Carter, l’anti-Trump
Mondialement loué pour son action humanitaire comme ancien président, Jimmy Carter a aussi gouverné les États-Unis avec honnêteté et mesure, à l’inverse de son lointain successeur.
La mort de Jimmy Carter à l’âge de cent ans a suscité des hommages partout dans le monde, notamment pour l’action humanitaire incessante qu’il a menée après avoir quitté la Maison-Blanche et qui lui a valu, entre autres distinctions, le prix Nobel de la Paix. Mais ces hommages sont ambigus. On les résume souvent d’un mot cruel : Carter fut le meilleur ex-président des États-Unis de l’histoire. Manière dire que son mandat ne fut pas à la hauteur de ses faits et gestes ultérieurs.
Voilà une injustice historique qu’il faut corriger. Même avec un bilan nuancé, les quatre années que passa Jimmy Carter au pouvoir font mesurer l’intense régression qui marque la politique américaine depuis cette époque et dont l’aboutissement s’est traduit par la réélection de Donald trump à la présidence. Pratiquement inconnu au début des primaires démocrates, le « planteur de cacahuètes », comme on le désigna avec ironie (il avait hérité de la ferme de son père en Géorgie), avait compris que le cynisme et les tricheries qui avaient émaillé la présidence Nixon, tout comme les déchirements de la guerre du Viêtnam, appelaient l’ouverture d’une ère nouvelle. Comme dans un film de Frank Capra, sa campagne se fonda sur les principes moraux de l’Amérique profonde que le président républicain démissionnaire avait foulés aux pieds avec ardeur.

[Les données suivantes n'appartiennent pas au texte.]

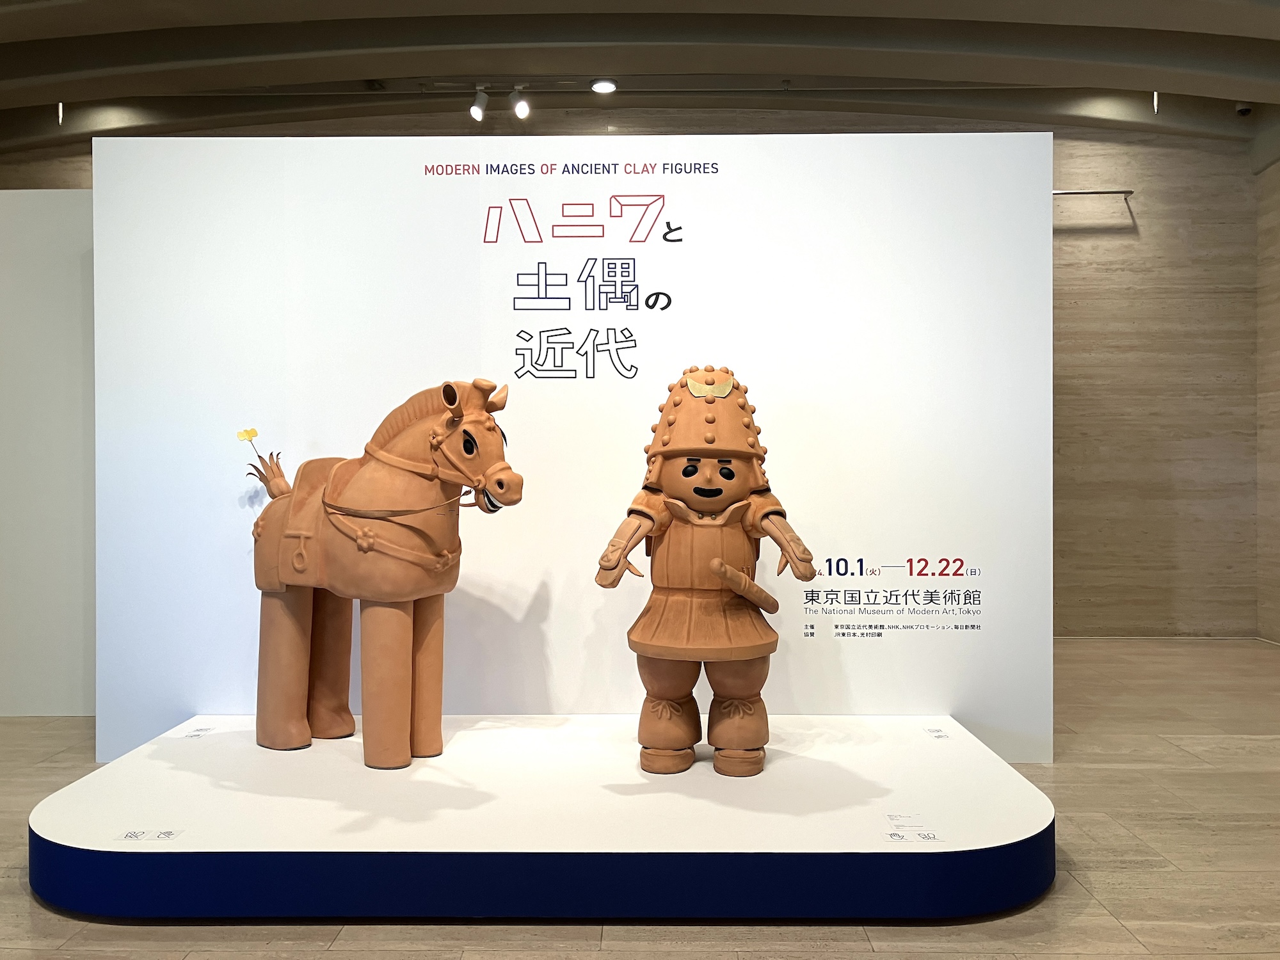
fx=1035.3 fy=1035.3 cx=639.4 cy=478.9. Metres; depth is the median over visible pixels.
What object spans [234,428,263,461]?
flower
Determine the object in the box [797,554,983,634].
wall lettering
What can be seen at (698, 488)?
statue
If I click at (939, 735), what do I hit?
label
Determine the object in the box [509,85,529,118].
spotlight
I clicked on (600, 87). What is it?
ceiling light
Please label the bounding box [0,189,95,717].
left wall
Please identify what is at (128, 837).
label
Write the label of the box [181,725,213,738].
label
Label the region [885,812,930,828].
label
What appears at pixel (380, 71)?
ceiling
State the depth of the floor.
2.58 m
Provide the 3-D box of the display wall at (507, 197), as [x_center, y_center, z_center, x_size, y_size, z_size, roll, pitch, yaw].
[-0.198,-0.125,3.694,3.206,2.237,0.099,0,0,1]
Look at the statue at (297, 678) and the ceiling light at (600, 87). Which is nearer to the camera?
the statue at (297, 678)
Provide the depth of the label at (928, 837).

Élu de justesse, Carter décida d’appuyer son mandat sur le redressement moral et la recherche de la paix. En politique intérieure, il prit les premières mesures importantes en matière de lutte pour l’environnement et développa l’action fédérale dans les domaines de l’éducation et de la santé, avant de faire face à la crise pétrolière. Mais c’est surtout en politique étrangère qu’il mit en œuvre ses principes. Il favorisa le désarmement nucléaire en négociant avec les Soviétiques, il remit en cause le soutien systématique accordé aux dictateurs sud-américains par la diplomatie américaine et mit fin à l’emprise des États-Unis sur le canal de Panama.
Il obtint surtout la signature du traité de paix entre Israël et l’Égypte qui avait conduit quatre guerres contre l’État juif. Les accords de Camp David ont démontré au monde – bien oublieux depuis – qu’un compromis entre Arabes et Israéliens était possible : depuis cette date historique, la paix entre Israël et l’Égypte n’a jamais été remise en question. Carter avait également prévu un arrangement honorable qui réglait la question de la Cisjordanie et de Gaza, mais le refus israélien l’a privé de toute application, avec les effets désastreux que l’on sait.
Si Carter a été sévèrement battu en fin de mandat par Ronald Reagan, ce n’est pas en raison de ce bilan. C’est le résultat de la vindicte du nouveau régime des mollahs envers les États-Unis, alors même que le président s’était éloigné du Shah avant sa chute. En prenant en otage plus d’une cinquantaine de diplomates américains, l’Iran de Khomeini a fait sombrer la présidence Carter, accusée de faiblesse avec les ennemis des États-Unis. Accusation injuste : c’est la malchance qui a sonné le glas de Jimmy Carter, et non sa pusillanimité. Loin de faire preuve de faiblesse, le président avait monté une opération de sauvetage des otages par un commando de l’armée américaine, qui a échoué à la suite d’une collision entre deux hélicoptères au point de rendez-vous dans le désert.
Carter s’est retiré avec dignité après avoir obtenu la libération de tous les prisonniers, qui furent relâchés par l’Iran une fois sa défaite électorale consommée. Ainsi s’achevait le mandat d’un président honnête, courageux, qui s’était évertué à apaiser les tensions mondiales et qui refusait les mensonges qui ont ensuite marqué la vie politique américaine. Un demi-siècle plus part, les Américains viennent de réélire un menteur compulsif condamné en justice, qui manie sans cesse l’insulte et l’outrance et qui a tenté d’inverser par la force le résultat d’un scrutin défavorable. L’anti-Carter.